Work request |
The data below is to be transcribed word for word; pictures are to be excluded.

═══

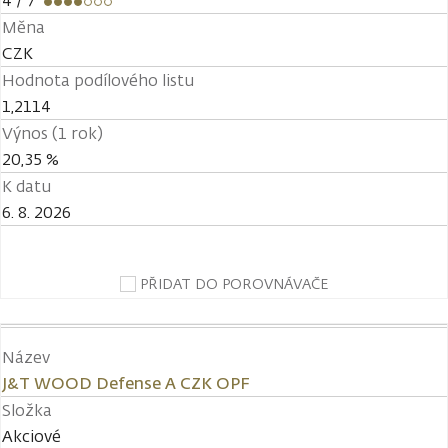
4
/ 7
Měna
CZK
Hodnota podílového listu
1,2114
Výnos (1 rok)
20,35 %
K datu
6. 8. 2026
PŘIDAT DO POROVNÁVAČE
Název
J&T WOOD Defense A CZK OPF
Složka
Akciové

═══

Your response |
4
/ 7
Měna
CZK
Hodnota podílového listu
1,2114
Výnos (1 rok)
20,35 %
K datu
6. 8. 2026
PŘIDAT DO POROVNÁVAČE
Název
J&T WOOD Defense A CZK OPF
Složka
Akciové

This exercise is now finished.